→ Required action: If a line in the entries includes "default", show that line.

Saved data entries
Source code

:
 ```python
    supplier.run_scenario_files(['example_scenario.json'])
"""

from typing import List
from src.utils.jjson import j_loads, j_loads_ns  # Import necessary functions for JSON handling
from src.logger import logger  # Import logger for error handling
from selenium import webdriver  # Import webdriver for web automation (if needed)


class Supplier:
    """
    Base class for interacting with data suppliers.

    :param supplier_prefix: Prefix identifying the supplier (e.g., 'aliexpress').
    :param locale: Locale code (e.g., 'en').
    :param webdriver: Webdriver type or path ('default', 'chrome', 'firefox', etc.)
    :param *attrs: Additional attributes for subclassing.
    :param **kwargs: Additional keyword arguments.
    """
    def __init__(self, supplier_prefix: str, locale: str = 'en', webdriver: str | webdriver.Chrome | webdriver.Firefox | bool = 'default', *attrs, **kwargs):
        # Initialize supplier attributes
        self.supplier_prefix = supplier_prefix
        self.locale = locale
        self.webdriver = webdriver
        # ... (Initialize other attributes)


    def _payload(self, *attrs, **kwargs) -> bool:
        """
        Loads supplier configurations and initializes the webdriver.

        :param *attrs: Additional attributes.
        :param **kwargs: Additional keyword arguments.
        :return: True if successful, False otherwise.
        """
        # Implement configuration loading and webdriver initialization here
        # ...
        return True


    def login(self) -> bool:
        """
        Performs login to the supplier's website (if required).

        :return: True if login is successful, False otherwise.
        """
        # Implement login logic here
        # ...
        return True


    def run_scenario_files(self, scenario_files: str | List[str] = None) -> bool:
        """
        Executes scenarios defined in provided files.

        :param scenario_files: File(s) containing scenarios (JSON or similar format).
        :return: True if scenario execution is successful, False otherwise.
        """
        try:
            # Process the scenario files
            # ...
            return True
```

→ Solution to the exercise:
    :param webdriver: Webdriver type or path ('default', 'chrome', 'firefox', etc.)
    def __init__(self, supplier_prefix: str, locale: str = 'en', webdriver: str | webdriver.Chrome | webdriver.Firefox | bool = 'default', *attrs, **kwargs):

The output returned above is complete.